Proposta de trabalho 1 => Liste todas as pessoas identificadas pelo nome no texto sobre a investigação da “Farra do INSS”.
Proposta de trabalho 2 => Dê sequência ao texto sobre a investigação da “Farra do INSS” a partir da última frase apresentada.

Texto =>
•••

Mendonça apura obstrução da PF na investigação da ‘Farra do INSS’

O ministro do Supremo Tribunal Federal André Mendonça determinou a investigação sobre possível obstrução de justiça por parte do diretor-geral da Polícia Federal, Andrei Rodrigues, no inquérito que apura fraudes conhecidas como a “Farra do INSS”. A investigação atingiu personagens de grande repercussão, entre eles Lulinha, filho do presidente da República.

H2: O que está em disputa

Mendonça exigiu acesso integral e simultâneo a documentos brutos das apurações e ordenou que qualquer alteração na equipe responsável pela investigação só fosse feita com sua prévia autorização. Segundo a reportagem, o ministro justificou a medida como forma de preservar a autonomia do procedimento e garantir acesso da defesa aos elementos já produzidos, em observância à Súmula Vinculante 14.

•••

Informações apresentadas =>
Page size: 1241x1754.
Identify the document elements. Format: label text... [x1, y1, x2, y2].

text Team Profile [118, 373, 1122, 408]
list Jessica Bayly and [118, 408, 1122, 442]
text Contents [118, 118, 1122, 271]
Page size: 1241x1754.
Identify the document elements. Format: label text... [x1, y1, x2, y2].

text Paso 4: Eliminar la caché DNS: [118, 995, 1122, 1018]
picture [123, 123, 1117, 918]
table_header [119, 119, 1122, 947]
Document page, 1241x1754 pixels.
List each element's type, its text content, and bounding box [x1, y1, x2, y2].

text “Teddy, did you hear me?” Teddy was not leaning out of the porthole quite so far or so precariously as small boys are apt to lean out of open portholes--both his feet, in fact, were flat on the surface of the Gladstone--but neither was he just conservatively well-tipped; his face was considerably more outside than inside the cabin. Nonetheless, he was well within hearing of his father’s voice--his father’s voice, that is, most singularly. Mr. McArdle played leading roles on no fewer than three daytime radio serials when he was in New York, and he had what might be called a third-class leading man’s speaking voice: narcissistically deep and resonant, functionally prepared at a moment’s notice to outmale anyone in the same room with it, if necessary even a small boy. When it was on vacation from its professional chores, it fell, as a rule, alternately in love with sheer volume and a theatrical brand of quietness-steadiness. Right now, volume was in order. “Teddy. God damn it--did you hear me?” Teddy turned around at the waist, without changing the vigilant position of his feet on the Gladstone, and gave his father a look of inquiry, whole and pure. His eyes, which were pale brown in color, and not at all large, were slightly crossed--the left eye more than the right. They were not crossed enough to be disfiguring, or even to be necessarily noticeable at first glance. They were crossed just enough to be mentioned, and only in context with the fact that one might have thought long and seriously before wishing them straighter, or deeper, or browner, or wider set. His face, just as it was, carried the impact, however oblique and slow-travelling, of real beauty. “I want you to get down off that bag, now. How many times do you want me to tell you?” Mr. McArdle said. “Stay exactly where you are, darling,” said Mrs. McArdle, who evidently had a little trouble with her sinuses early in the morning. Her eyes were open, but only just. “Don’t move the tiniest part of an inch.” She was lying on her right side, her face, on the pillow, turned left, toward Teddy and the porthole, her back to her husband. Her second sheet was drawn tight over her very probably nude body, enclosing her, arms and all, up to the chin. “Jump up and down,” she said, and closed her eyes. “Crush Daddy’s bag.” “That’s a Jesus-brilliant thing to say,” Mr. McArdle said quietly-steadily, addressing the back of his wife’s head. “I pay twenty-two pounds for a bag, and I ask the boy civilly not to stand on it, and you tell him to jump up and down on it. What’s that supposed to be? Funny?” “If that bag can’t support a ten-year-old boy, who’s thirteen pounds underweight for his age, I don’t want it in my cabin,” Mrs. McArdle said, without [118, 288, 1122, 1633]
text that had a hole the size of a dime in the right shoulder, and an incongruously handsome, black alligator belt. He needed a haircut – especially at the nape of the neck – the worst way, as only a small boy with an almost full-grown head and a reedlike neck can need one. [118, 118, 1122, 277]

•••

Resposta esperada 1 => André Mendonça, Andrei Rodrigues, Lulinha

Resposta esperada 2 =>
A Polícia Federal, por sua vez, sustentou que seu rito padrão — analisar material apreendido, extrair dados e elaborar relatórios destinados ao gabinete do relator — e a cadeia de custódia das provas são suficientes. Delegados afirmaram haver resistência em juntar aos autos depoimentos e relatórios periódicos, conforme determinado pelo relator.

H3: Reações e articulações institucionais

O impasse avançou para uma disputa institucional. Mendonça determinou esclarecimentos sobre o não encaminhamento de documentos, providência que pode caracterizar desobediência processual ou obstrução de justiça. Andrei Rodrigues manteve a posição de não compartilhar os dados e encaminhou a controvérsia à Advocacia-Geral da União.

A movimentação gerou tensão no entorno político: o chefe da AGU, Jorge Messias, citado como próximo do ministro do STF, estava de férias; autoridades consultadas indicaram desconforto no Planalto com a neutralidade do ministro da Justiça, Wellington César Lima. O procurador-geral da República, Paulo Gonet, disse que não pretende contestar a ordem de Mendonça, mas sinalizou desconforto com eventuais pressões sobre o diretor-geral da PF.

O caso, revelado pelo Metrópoles, pode ter desdobramentos jurídicos e políticos sem precedentes, ao confrontar a autoridade judicial do relator com a autonomia operacional da Polícia Federal.